Es conveniente agregar que hoy en día, de la misma manera como acontece en otros países,  priva en el ánimo de los vitivinicultores más importantes de Chile la idea de elaborar no sólo vinos de excelente calidad, sino que la tónica es la de producir caldos etílicos catalogados dentro del nivel “premium”,  y también en una categoría superior, la de los vinos “super premium”, aquellos que por haber sido elaborados en viñedos muy seleccionados (es lo que los franceses han englobado dentro del concepto de “terroir”, que se puede traducir como “terruño”, y que otros denominan “pago”), con las cepas de mayor finura, son poseedores de cualidades organolépticas excepcionales. Estos vinos  ---es lógico suponerlo—  alcanzan precios mucho más altos que la mayoría de los caldos vínicos chilenos, pero resulta indudable que se trata de productos de la más alta calidad en esta materia.

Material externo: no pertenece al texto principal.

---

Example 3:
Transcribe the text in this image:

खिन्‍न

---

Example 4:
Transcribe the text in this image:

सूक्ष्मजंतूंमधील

Ahora bien, en el panorama de las bodegas chilenas, que al paso de los años han alcanzado un señalado renombre figura Viña Miguel Torres Chile, una bodega que continúa, en suelo americano, el prestigio de la empresa Miguel Torres, de Cataluña. De este emporio vitivinícola cabe agregar que es una de las doce míticas firmas familiares conectadas con el vino, que integran la organización denominada Primum Familiae Vini). , Fue establecida la filial sudamericana en 1979, en el Valle de Curicó, dentro del Valle Central, en la Región del Maule. Está dirigida por Miguel Torres Maczaseek, miembro de la quinta generación de la familia Torres.  Cuenta con 640 hectáreas de viñedos propios y elabora varias categorías de vinos, de los cuales el emblemático, el de nivel superior, es Conde de Superunda. Por abajo de éste figuran tres vinos “de finca”: Manso de Velasco, Miguel Torres Brut y Vendimia Tardía. Luego viene la línea Cordillera, con cinco vinos: los varietales Carignan, Syrah, Carmenere, Chardonnay y Pinot Noir Brut. En seguida, la línea Santa Digna, con nueve etiquetas, las de las cepas Carmenere, Merlot, Syrah, Cabernet Sauvignon, Gewürztraminer, Cabernet Sauvign Rosé, Chardonnay, Sauvignon Blanc y Estelado Rosé. Finalmente está la línea Las Mulas, con 4 vinos más: Cabernet Sauvignon, Carmenere, Sauvignpon Blanc y Cabernet Sauvignon Rosé. 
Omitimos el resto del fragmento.